Funny that Cuban wasn't complaining about traders when they were driving up tech stocks in the dot-com bubble that eventually helped him land his giant payout in Yahoo stock. Or the traders that took said Yahoo stock off of him when he wanted to divest himself (aka liquidity).

Tax breaks for long-term investors? Well VC and PE firms are "long-term investors" and they already have a pretty sweet deal on carried interest. That didn't stop them from rampant speculation in the tech bubble, or buying companies at outrageous debt multiples in the credit bubble. Imagine how much more it would have gone on if they didn't have to factor tax into their return calculations? I bet Mark would love to get all his future speculative VC investment payouts tax free. I don't know of a major tax regime that doesn't treat short-term trading revenue as income as opposed to capital gains. Tax breaks for "real long-term investment"? Yes, it's called a 401k or pension plan. If you're really a long-term investor a 10% algo glitch (4% actual down day) shouldn't even register for you. You shouldn't even be looking at the market on more than an annual basis.

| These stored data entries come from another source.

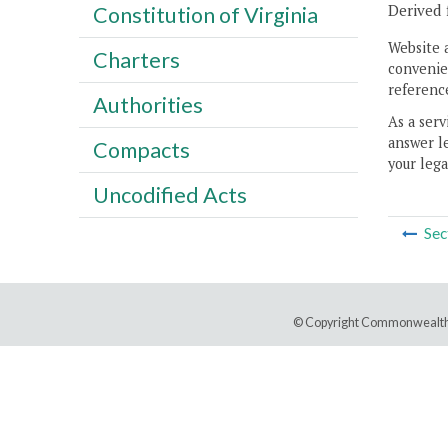
Derived 
Constitution of Virginia
Website 
Charters
convenien
reference
Authorities
As a serv
answer le
Compacts
your lega
Uncodified Acts
Sec
© Copyright Commonwealth 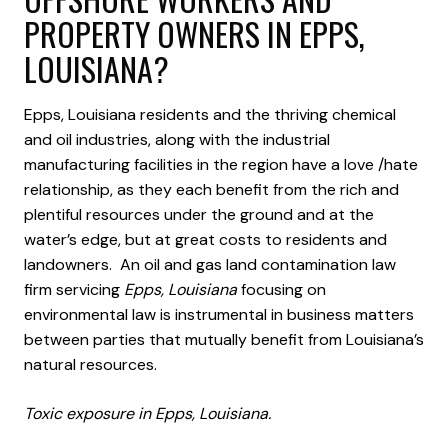
PROPERTY OWNERS IN EPPS,
LOUISIANA?
Epps, Louisiana residents and the thriving chemical
and oil industries, along with the industrial
manufacturing facilities in the region have a love /hate
relationship, as they each benefit from the rich and
plentiful resources under the ground and at the
water’s edge, but at great costs to residents and
landowners. An oil and gas land contamination law
firm servicing
Epps, Louisiana
focusing on
environmental law is instrumental in business matters
between parties that mutually benefit from Louisiana’s
natural resources.
Toxic exposure in Epps, Louisiana.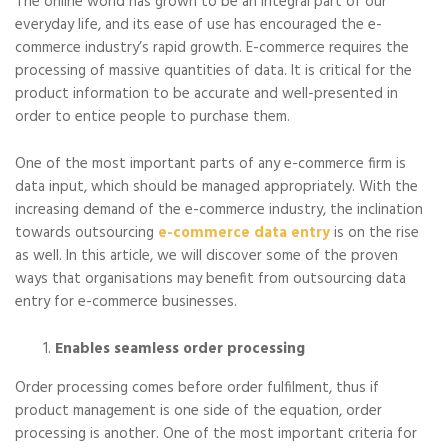
The online world has grown to be an integral part of our
everyday life, and its ease of use has encouraged the e-
commerce industry’s rapid growth. E-commerce requires the
processing of massive quantities of data. It is critical for the
product information to be accurate and well-presented in
order to entice people to purchase them.
One of the most important parts of any e-commerce firm is
data input, which should be managed appropriately. With the
increasing demand of the e-commerce industry, the inclination
towards outsourcing
e-commerce data entry
is on the rise
as well. In this article, we will discover some of the proven
ways that organisations may benefit from outsourcing data
entry for e-commerce businesses.
Enables seamless order processing
Order processing comes before order fulfilment, thus if
product management is one side of the equation, order
processing is another. One of the most important criteria for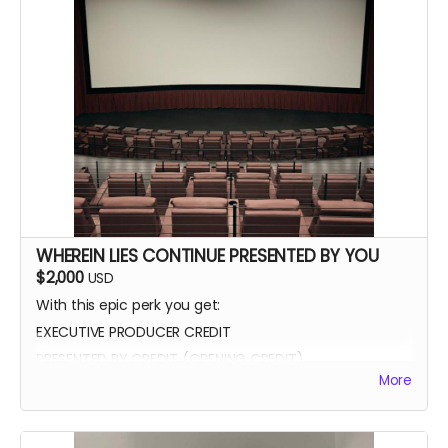
WHEREIN LIES CONTINUE PRESENTED BY YOU
$2,000
USD
With this epic perk you get:
EXECUTIVE PRODUCER CREDIT
PRESENTED BY CREDIT (OPENING CREDIT)
More
MEET THE CAST
WATCH SCENES BEING FILMED
YOU CAN BE ON SET WITH US ANY TIME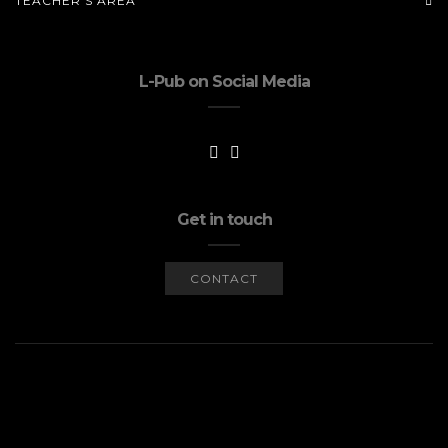
TEACHER’S AREA
L-Pub on Social Media
Get in touch
CONTACT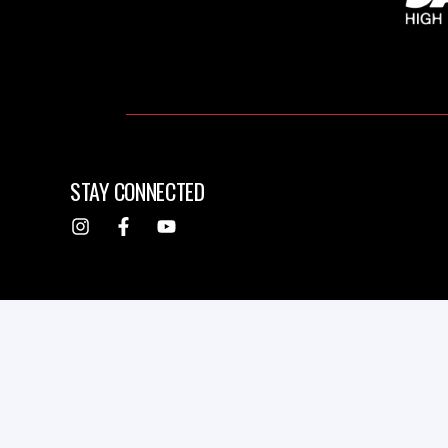
STAY CONNECTED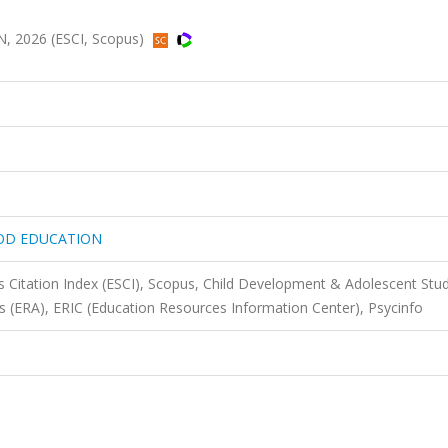
2026 (ESCI, Scopus)
OOD EDUCATION
 Citation Index (ESCI), Scopus, Child Development & Adolescent Stud
ts (ERA), ERIC (Education Resources Information Center), Psycinfo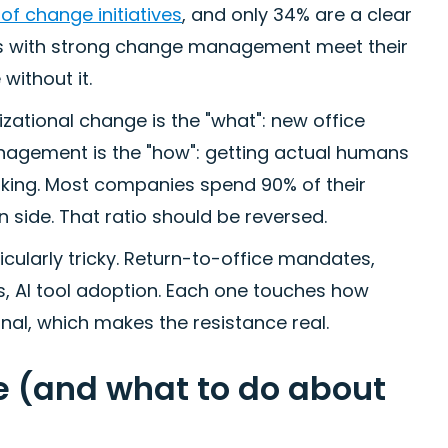
of change initiatives
, and only 34% are a clear
ns with strong change management meet their
without it.
izational change is the "what": new office
nagement is the "how": getting actual humans
king. Most companies spend 90% of their
side. That ratio should be reversed.
cularly tricky. Return-to-office mandates,
ls, AI tool adoption. Each one touches how
al, which makes the resistance real.
 (and what to do about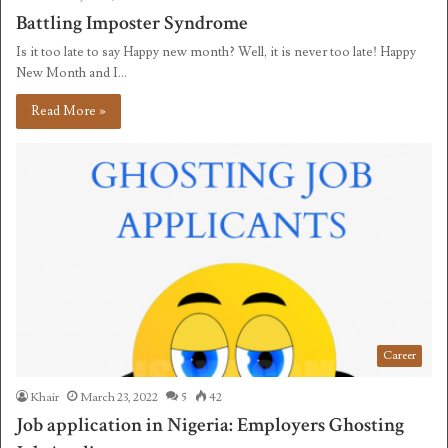
Battling Imposter Syndrome
Is it too late to say Happy new month? Well, it is never too late! Happy
New Month and I…
Read More »
Career
Khair
March 23, 2022
5
42
Job application in Nigeria: Employers Ghosting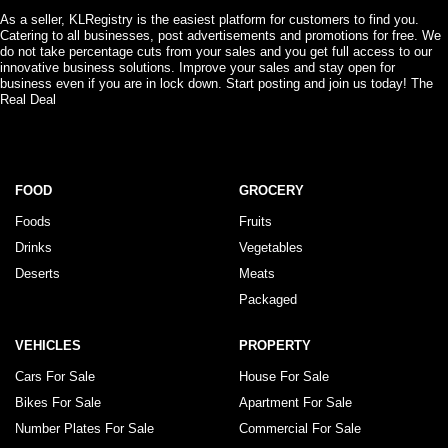
As a seller, KLRegistry is the easiest platform for customers to find you.
Catering to all businesses, post advertisements and promotions for free. We
do not take percentage cuts from your sales and you get full access to our
innovative business solutions. Improve your sales and stay open for
business even if you are in lock down. Start posting and join us today! The
Real Deal
FOOD
GROCERY
Foods
Fruits
Drinks
Vegetables
Deserts
Meats
Packaged
VEHICLES
PROPERTY
Cars For Sale
House For Sale
Bikes For Sale
Apartment For Sale
Number Plates For Sale
Commercial For Sale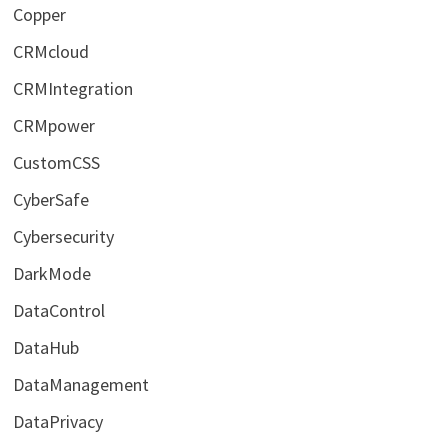
Copper
CRMcloud
CRMIntegration
CRMpower
CustomCSS
CyberSafe
Cybersecurity
DarkMode
DataControl
DataHub
DataManagement
DataPrivacy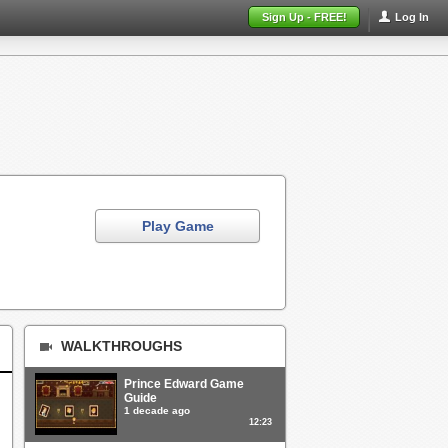
Sign Up - FREE!
Log In
Play Game
WALKTHROUGHS
Prince Edward Game
Guide
1 decade ago
12:23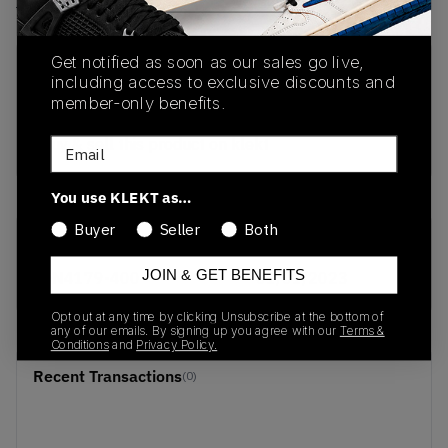
View all listings
View all bids
Get notified as soon as our sales go live,
PRODUCT
SHIPPING
AUTHENTICATION
including access to exclusive discounts and
DESCRIPTION
INFORMATION
PROCESS
member-only benefits.
buy & sell this product on klekt
Email
You use KLEKT as…
Buyer
Seller
Both
SKU
Release Date
JOIN & GET BENEFITS
DN4179-400
01/01/2023
Opt out at any time by clicking Unsubscribe at the bottom of
any of our emails. By signing up you agree with our
Terms &
Conditions
and
Privacy Policy.
Recent Transactions
(0)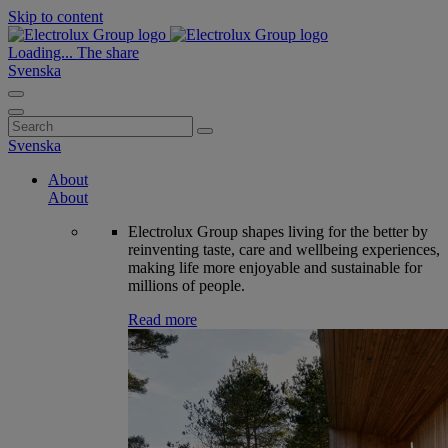
Skip to content
Loading...
The share
Svenska
Search
for:
Svenska
About
About
Electrolux Group shapes living for the better by
reinventing taste, care and wellbeing experiences,
making life more enjoyable and sustainable for
millions of people.
Read more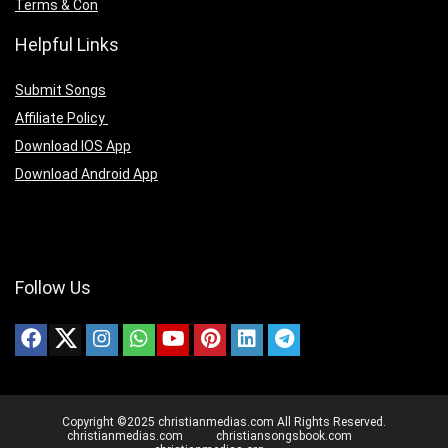
Terms & Con
Helpful Links
Submit Songs
Affiliate Policy
Download IOS App
Download Android App
Follow Us
Copyright ©2025 christianmedias.com All Rights Reserved.
christianmedias.com
christiansongsbook.com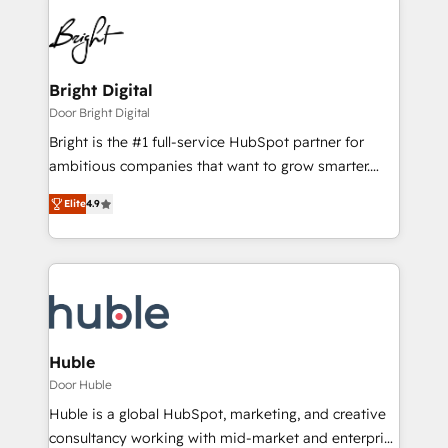
Bright Digital
Door Bright Digital
Bright is the #1 full-service HubSpot partner for
ambitious companies that want to grow smarter.
From HubSpot onboarding, to training, from
Elite
4.9
developing a new website to lead generation and
digital marketing; we do it all (and with great
results)! In short, our services include: - HubSpot
consultancy: onboarding, training, data migration -
HubSpot development: websites, custom modules,
integrations - Marketing & sales solutions: digital
marketing, advertising, campaigns, content and
Huble
design We connect people, data and technology to
Door Huble
improve customer experiences. With our bright
Huble is a global HubSpot, marketing, and creative
people, exciting ideas and can-do mentality, we
consultancy working with mid-market and enterprise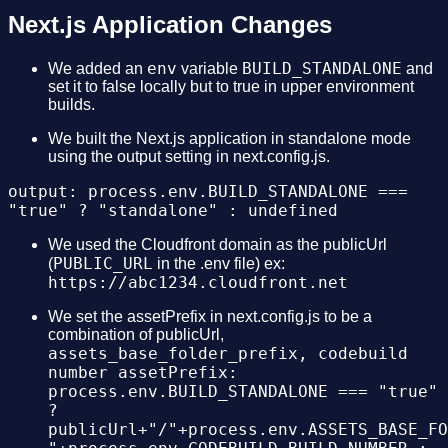
Next.js Application Changes
env
BUILD_STANDALONE
We added an
variable
and
set it to false locally but to true in upper environment
builds.
We built the Next.js application in standalone mode
using the output setting in next.config.js.
output: process.env.BUILD_STANDALONE ===
"true" ? "standalone" : undefined
We used the Cloudfront domain as the publicUrl
PUBLIC_URL
(
in the .env file) ex:
https://abc1234.cloudfront.net
We set the assetPrefix in next.config.js to be a
combination of publicUrl,
assets_base_folder_prefix, codebuild
number assetPrefix:
process.env.BUILD_STANDALONE === "true"
?
publicUrl+"/"+process.env.ASSETS_BASE_FO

"The market has changed over the last 3 years" and is driven by macro issues? Yes we've been through a severe global recession driven by the bursting of a global credit bubble. Of course macro issues have dominated and volatility has been extremely high.

(The wider) Wall Street's business is not and never was purely raising capital for companies. In the 20s were market volumes way less than capital raised as a proportion? I doubt it, but even if so it sure didn't prevent the Great Crash. Why does government need to further incentivise capital raising, that already brings in some of the highest possible fees (on individual transactions) to investment banks of any "traditional" activity (equity and debt underwriting, M&A, market making), i.e. excluding principal business and super exotic trades. He also says that companies never go public anymore, yet global IPO volumes are the highest in a decade (http://www.efinancialnews.com/story/2010-03-26/global-ipo-q1).

The only point I really agree with is leverage - it fuels the growth of bubbles, and exacerbates their bursting (or causes it when taken away in some cases). Most of the major bubbles/crashes in the past 100 years were either caused by excessive leverage (credit bubble, LTCM, various debt and currency crises) or had leverage as a major feature in their bursting and the speed and volatility of the movements (dot-com, Great Crash, credit bubble). The possible exception to this is '87 (to a large extent computer-driven, arguably) although again leverage played a big role.

Finally, the major, unforeseen crashes have typically come about due to opaque, illiquid and/or highly leveraged situations (AIG, LTCM, CDS on CDOs, day traders buying tech stocks on margin etc). High-frequency traders only trade in the most liquid instruments, so ironically they are the ones trading on exchange, transparently and with exchange-set collateral and trading rules. Certainly illegal activities such as real front-running should be stamped out. Possibly things like flash orders too. A level playing field should be ensured. But he should worry more about the stuff going on off exchange than in the public markets.